Mardi matin, des barricades de pierres y ont à nouveau été érigées, quelques pneus brûlés, et les résidents exprimaient leur colère , après une nuit de violences. Plusieurs explosions ont résonné dans la ville à la veille du scrutin et des tirs sporadiques ont été entendus jusqu’à l’aube. Au moins deux policiers et un civil ont été tués, selon le gouvernement. Lorsque le soleil s’est levé, à Nyakabiga, le corps d’un membre de l’opposition gisait dans un fossé.

A Kamenge, un des rares fiefs du parti au pouvoir, le CNDD-FDD, l’ambiance était tout autre. Les électeurs étaient présents ; tout comme les informateurs qui rôdaient ostensiblement autour des bureaux de vote, parfois jusqu’à proximité des isoloirs.

«Je suis venue voter parce que je veux exercer mon droit, dit une dame élégante. Nous voulons conserver notre démocratie, et nous voulons la paix.»

Regards nerveux

Mais peu d’électeurs acceptent de s’exprimer, encore moins d’afficher leur préférence politique. A peine sortis du bureau de vote, certains frottent frénétiquement leur doigt avec un mouchoir, ou contre un mur.

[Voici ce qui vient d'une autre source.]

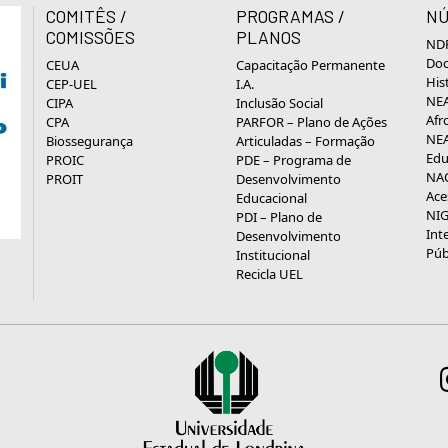
COMITÊS /
PROGRAMAS /
NÚ
COMISSÕES
PLANOS
NDP
Doc
CEUA
Capacitação Permanente
His
CEP-UEL
I.A.
NEA
CIPA
Inclusão Social
Afr
CPA
PARFOR – Plano de Ações
NEA
Biossegurança
Articuladas – Formação
Edu
PROIC
PDE – Programa de
NAC
PROIT
Desenvolvimento
Ace
Educacional
NIG
PDI – Plano de
Int
Desenvolvimento
Púb
Institucional
Recicla UEL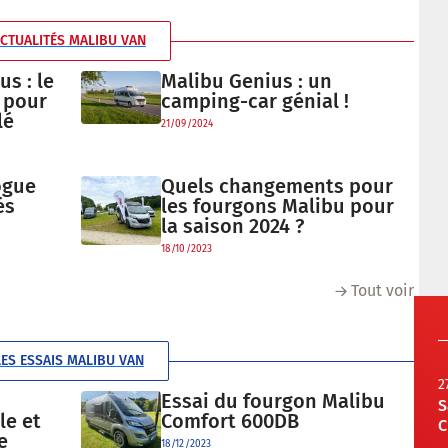
CTUALITÉS MALIBU VAN
s : le
Malibu Genius : un
 pour
camping-car génial !
lé
21/09/2024
ogue
Quels changements pour
és
les fourgons Malibu pour
la saison 2024 ?
18/10/2023
Tout voir
LES ESSAIS MALIBU VAN
2
Essai du fourgon Malibu
S
le et
Comfort 600DB
C
e
18/12/2023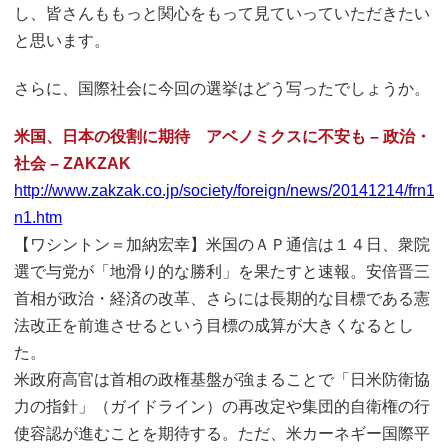
し、皆さんももっと関心をもって見ていっていただきたい
と思います。
さらに、国際社会に今回の選挙はどう写ったでしょうか。
米国、日本の役割に期待 アベノミクスに不安も – 政治・
社会 – ZAKZAK
http://www.zakzak.co.jp/society/foreign/news/20141214/frn
n1.htm
【ワシントン＝加納宏幸】米国のＡＰ通信は１４日、衆院
選で与党が「地滑り的な勝利」を果たすと速報。安倍晋三
首相が政治・経済の改革、さらには長期的な目標である憲
法改正を前進させるという目標の成算が大きくなるとし
た。
米政府高官は首相の政権基盤が強まることで「日米防衛協
力の指針」（ガイドライン）の再改定や集団的自衛権の行
使容認が進むことを期待する。ただ、米カーネギー国際平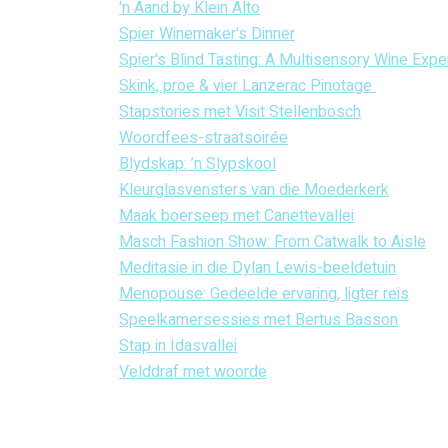
'n Aand by Klein Alto
Spier Winemaker's Dinner
Spier's Blind Tasting: A Multisensory Wine Expe
Skink, proe & vier Lanzerac Pinotage 
Stapstories met Visit Stellenbosch
Woordfees-straatsoirée
Blydskap: ’n Slypskool
Kleurglasvensters van die Moederkerk
Maak boerseep met Canettevallei
Masch Fashion Show: From Catwalk to Aisle
Meditasie in die Dylan Lewis-beeldetuin
Menopouse: Gedeelde ervaring, ligter reis
Speelkamersessies met Bertus Basson
Stap in Idasvallei
Velddraf met woorde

Ils tentent de se débarrasser par tous les moyens de la tache d’encre violette appliquée sur l’index, afin de s’assurer que personne ne vote deux fois.

«Si je me rends dans d’autres quartiers avec cette marque, ils vont me couper le doigt», dit un électeur d’une cinquantaine d’années. Il confie être venu voter «par obligation», afin de ne pas être associé à l’opposition. «Les Imbonerakure [les milices progouvernementales, ndlr] vont demander des comptes à ceux qui ne se sont pas rendus aux urnes aujourd’hui», lâche-t-il à voix basse, avant de s’éloigner rapidement en jetant des regards nerveux autour de lui.

Un climat de méfiance généralisée règne à Bujumbura. Une grande partie des habitants semble surtout se demander quel est le meilleur moyen d’éviter des représailles. La communauté internationale a estimé que, dans le climat actuel, il était impossible de tenir un scrutin crédible. Des sanctions économiques pourraient suivre si le CNDD-FDD refuse de retourner à la table des négociations.

Dans les bureaux de vote, le décompte des voix a commencé mardi soir. Les résultats seront sans surprise : la victoire de Pierre Nkurunziza ne fait aucun doute. Mais l’avenir risque d’être sombre pour le Burundi.